Araştırmacılar bu alanın yanı sıra Kodiak adını alan bölgeyi de inceledi. Kodiak Jezero Krater’inin yakınlarında bulunan tepe şeklinde bir oluşum. Bu tepe deltanın biraz uzağında yer alan bir parçası. Kodiak, delta erozyona uğradığında bir kısmı ortadan kalktıktan sonra taşınmayan, korunmuş olan kısımdan meydana geliyor. Bu nedenle Kodiak, ana nehir deltasının özelliklerini de taşıyor.
Kodiak benzeri oluşumlara dalgalar ve gelgitler gibi güçlü su akıntıları neden olur. Araştırmacılar bundan dolayı gezegendeki nehir akışının aniden yoğunlaştığını düşünüyor. Bu değişikliğin nedenini araştıran araştırmacılar iklim değişikliğinin yaşandığını tahmin ediyor.
Kodiak’ı inceleyen araştırmacılar eskiden var olan suyun çıktığı yüksekliği de tahmin edebildiler. Tahminlere göre yükseklik yaklaşık olarak 2500 metre. Bu sayı dipteki kaya çizgilerinin incelenmesiyle elde edildi.

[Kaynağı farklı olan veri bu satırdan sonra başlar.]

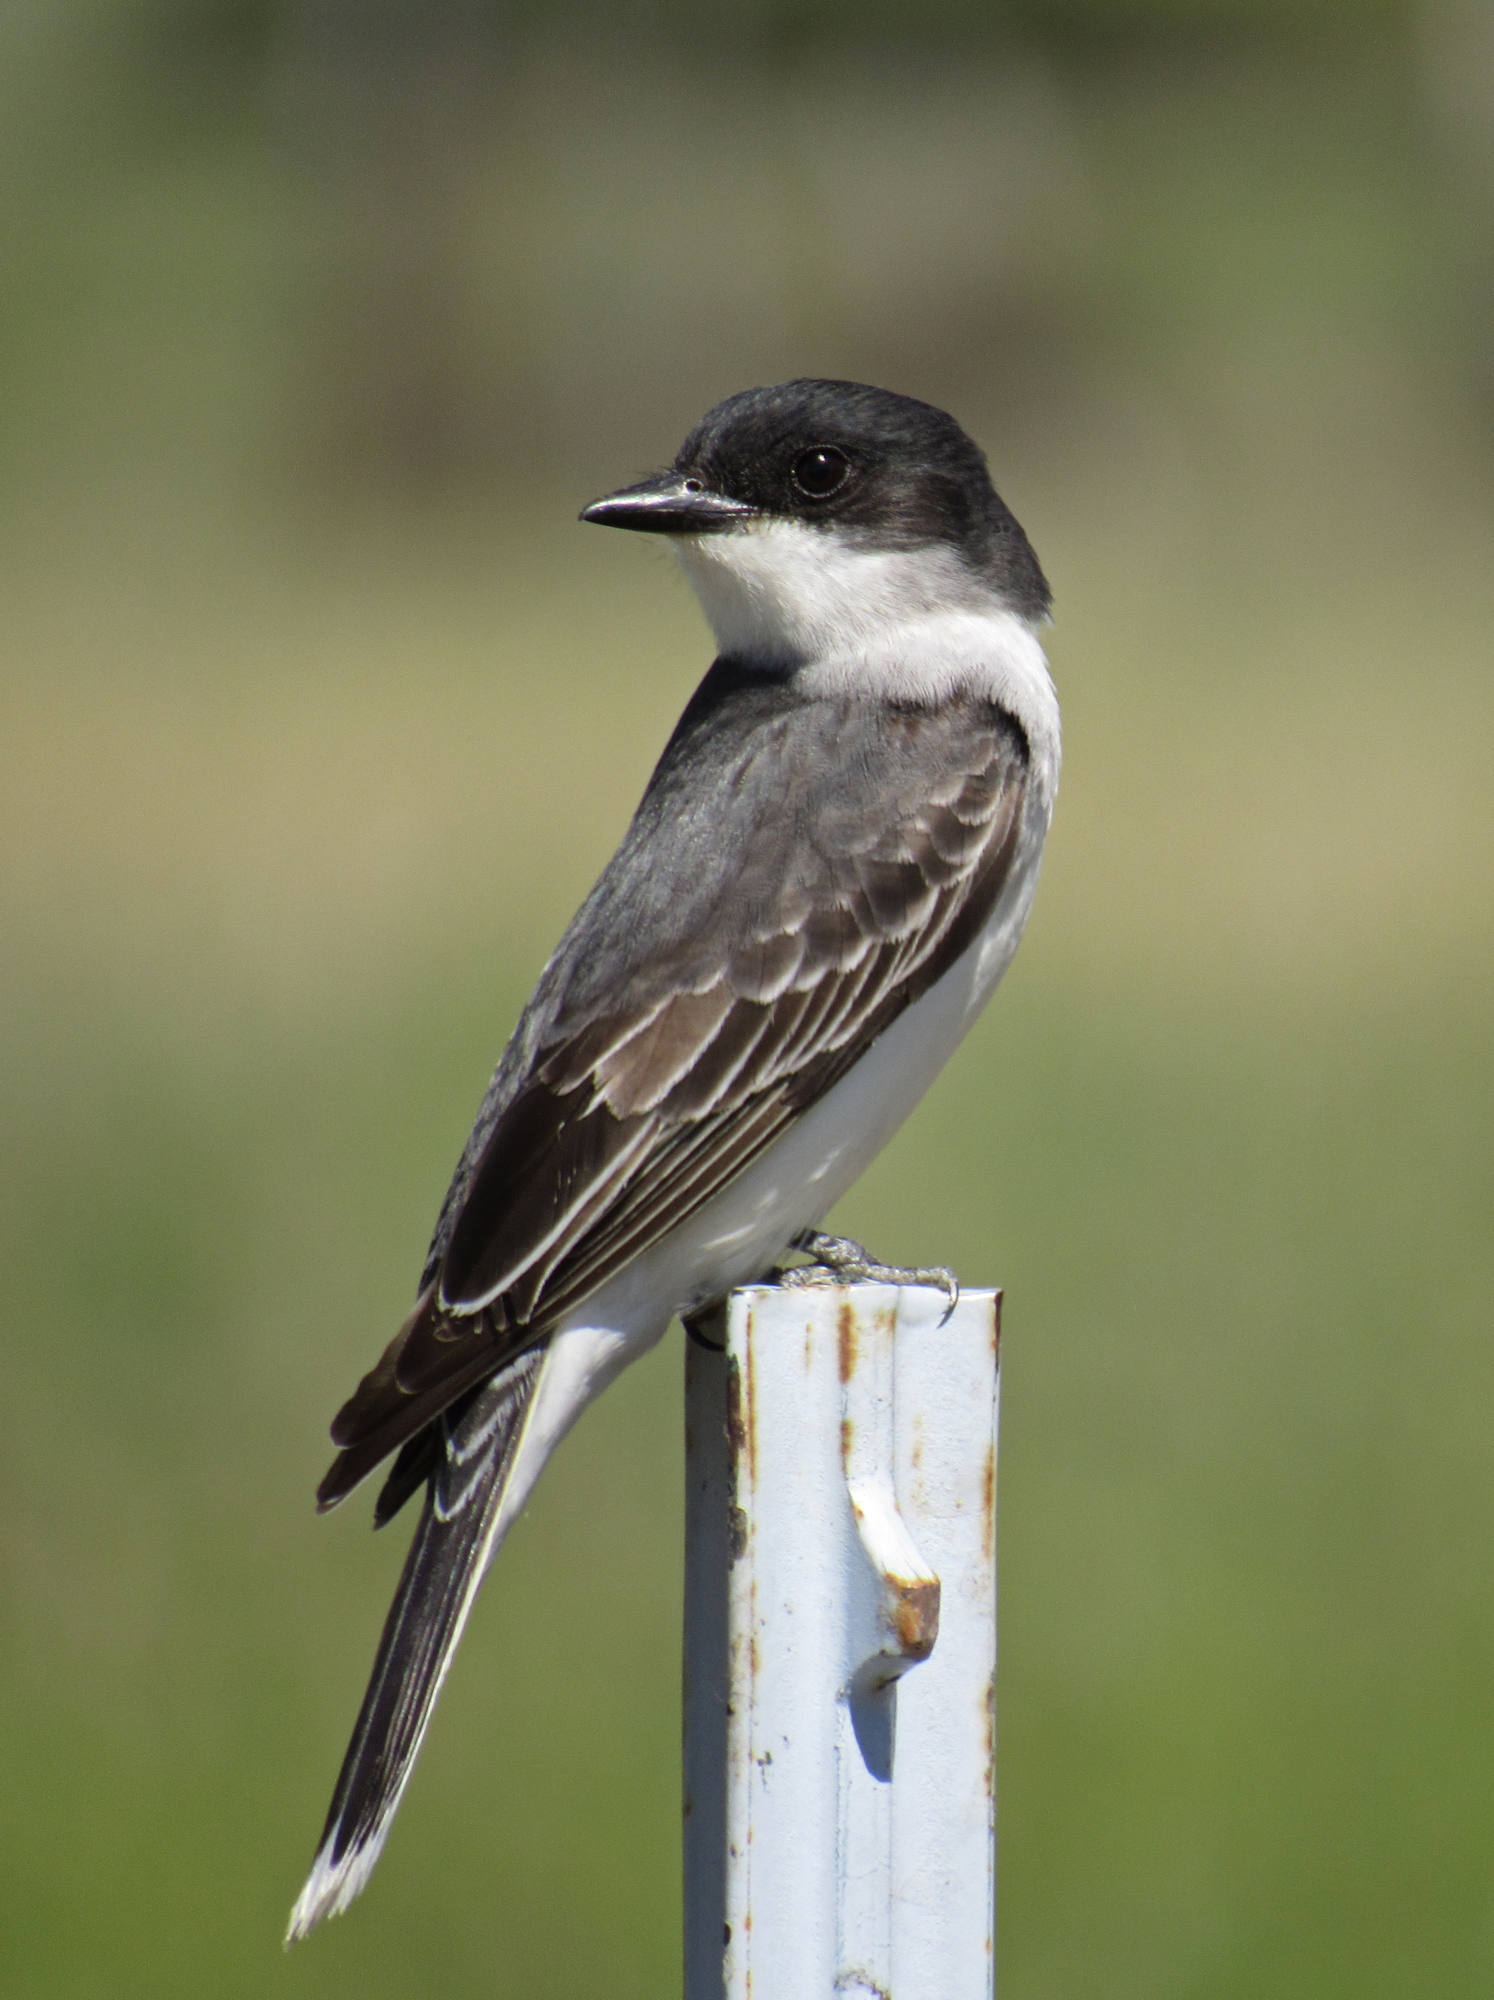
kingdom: Animalia
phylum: Chordata
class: Aves
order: Passeriformes
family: Tyrannidae
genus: Tyrannus
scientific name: Tyrannus tyrannus
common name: Eastern kingbird
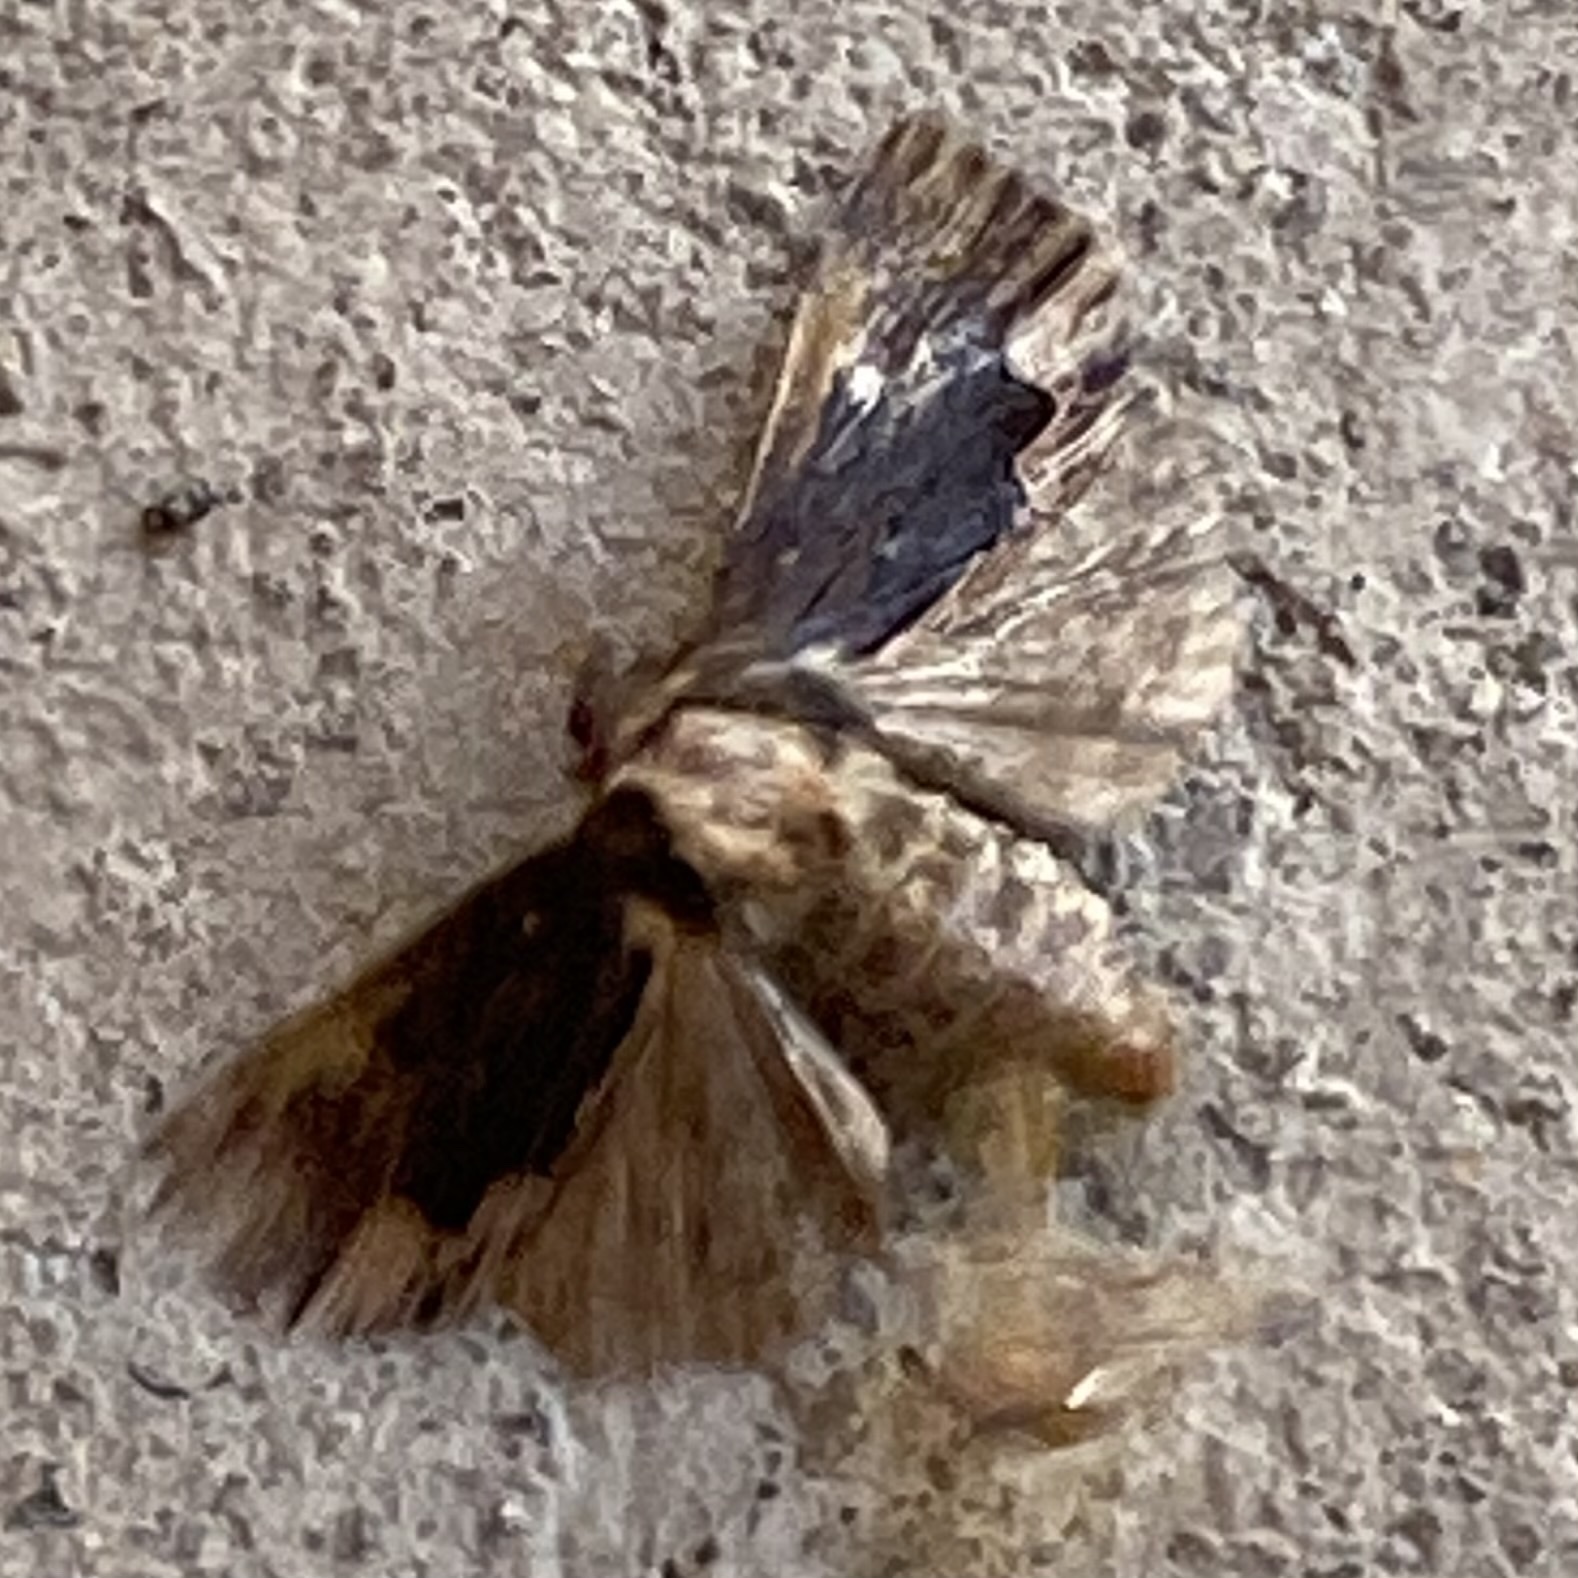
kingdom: Animalia
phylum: Arthropoda
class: Insecta
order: Lepidoptera
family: Noctuidae
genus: Dypterygia
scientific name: Dypterygia scabriuscula
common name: Bird's wing
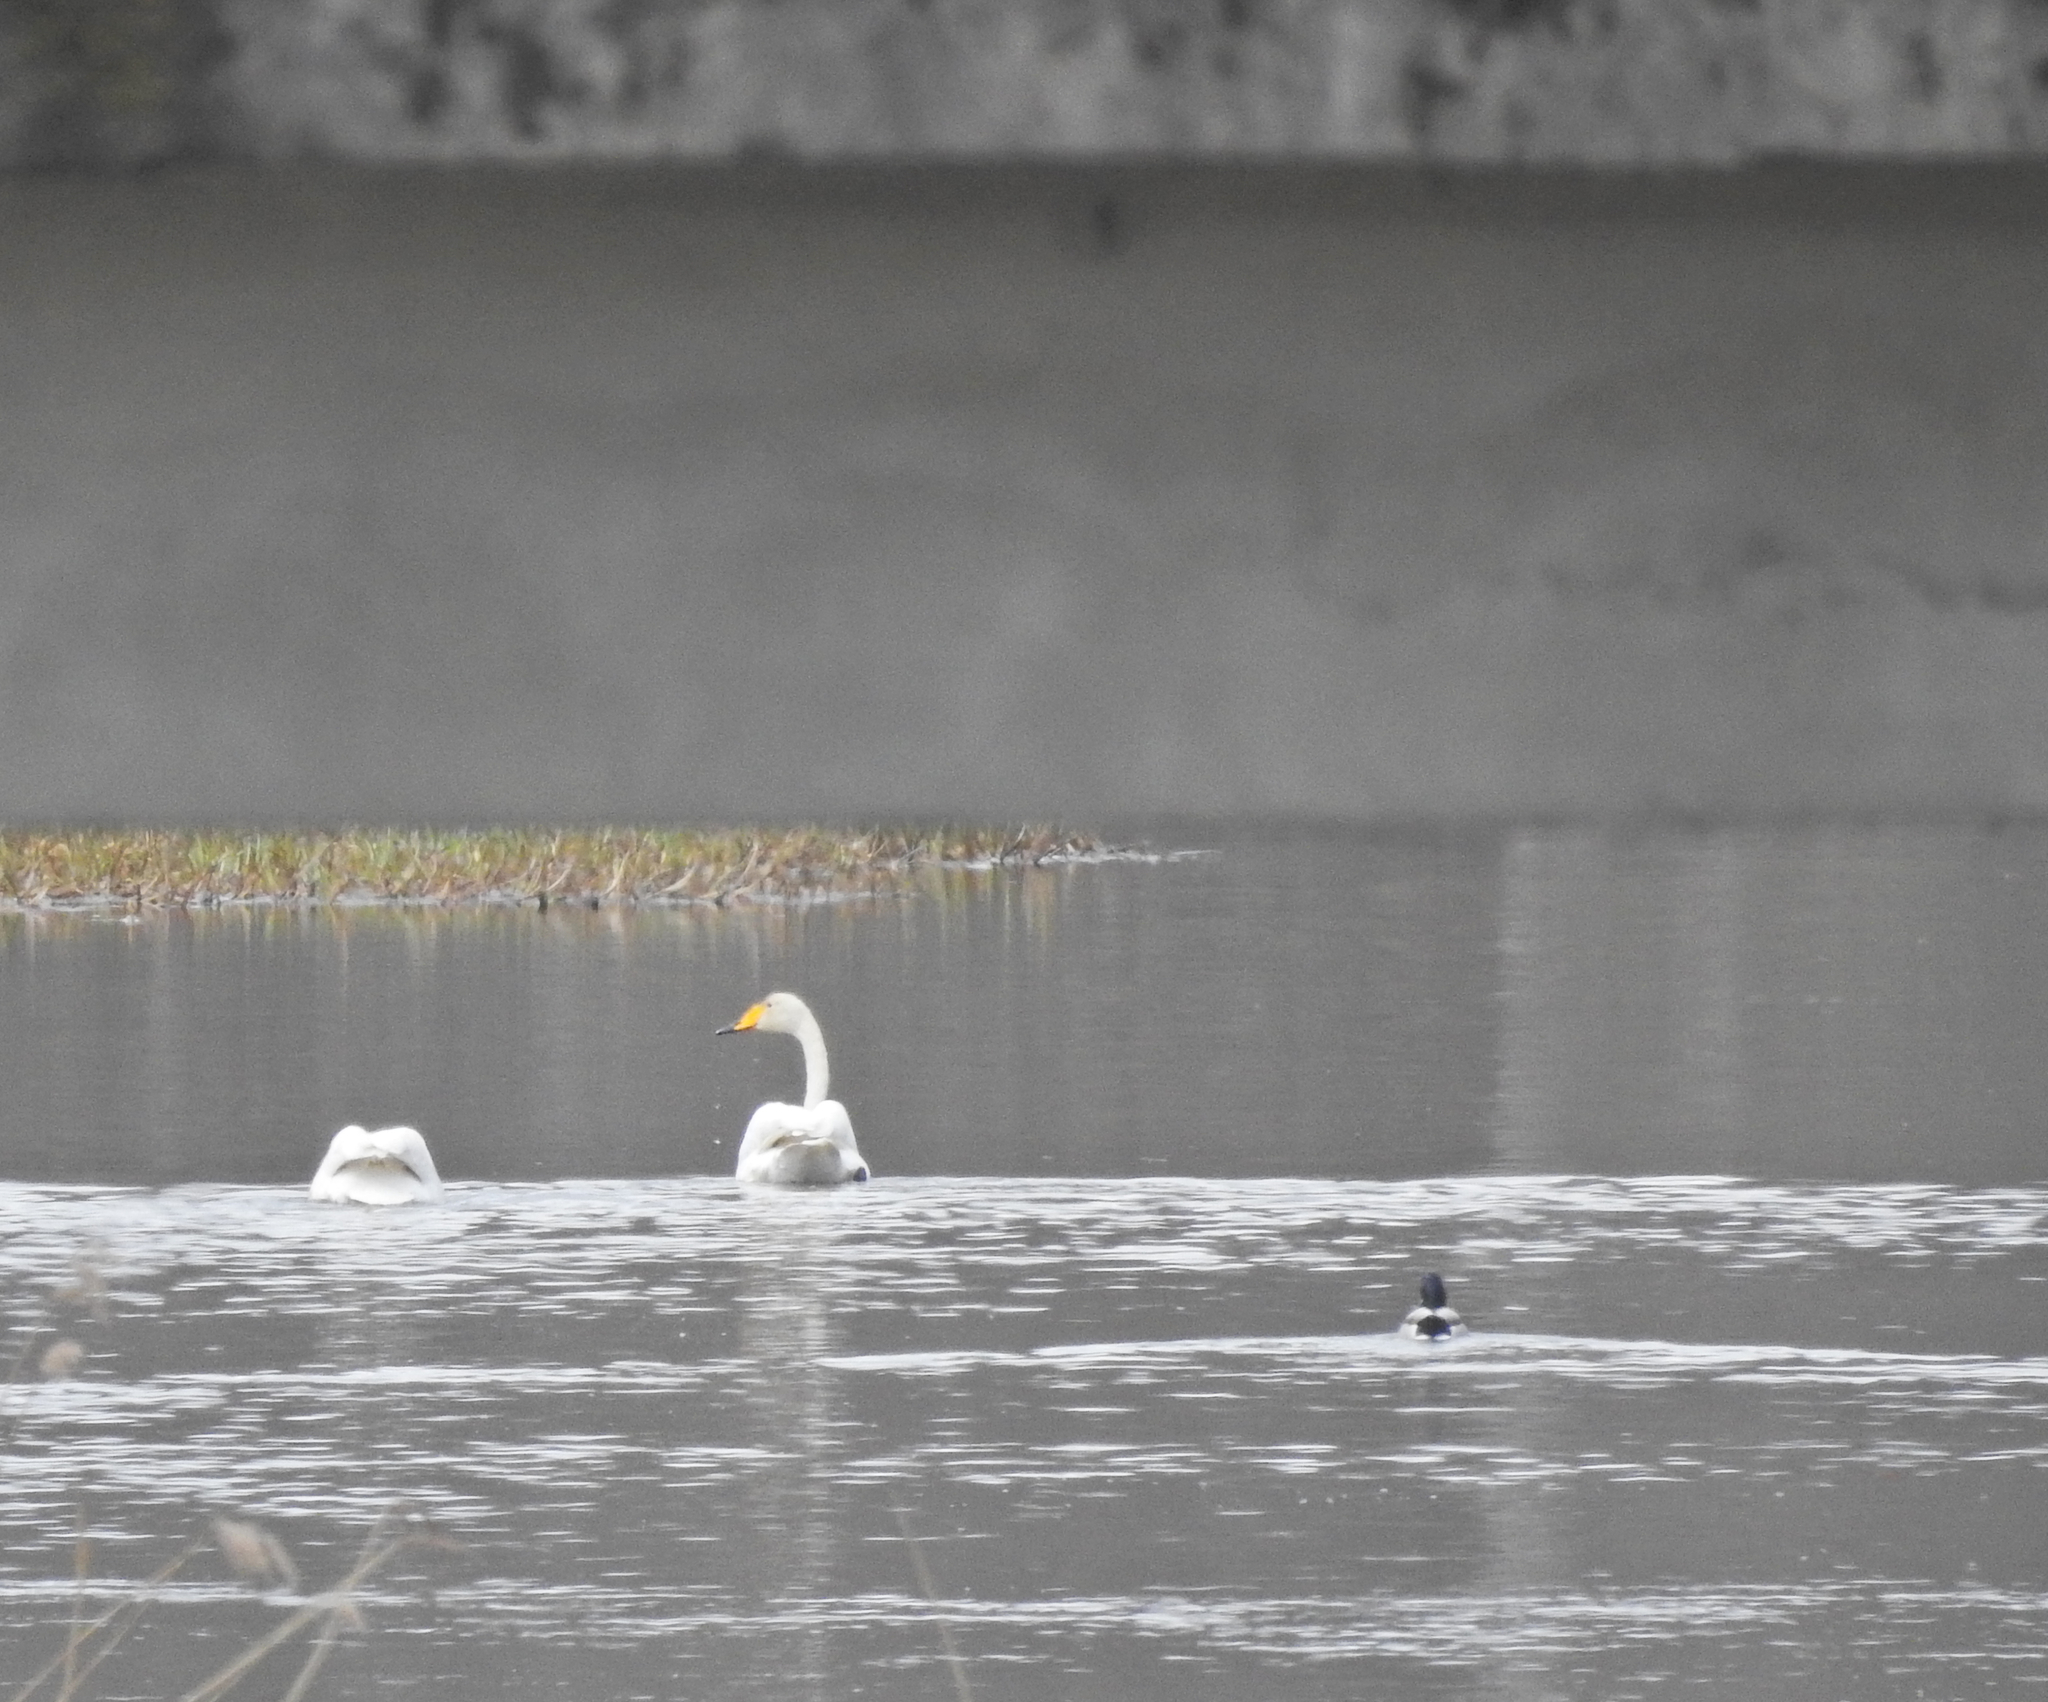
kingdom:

Elde edilen tüm bu bilgiler neticesinde bilim insanları yaşam kalıntılarının bulunabileceği bu yerler üzerinde yoğunlaştı. Ancak Kodiak’ın dikey şekli gezicinin kolayca erişimine engel oluyor. Yine de bilim insanları, araştırma yapılabilecek yerleri belirlediklerini söylüyor.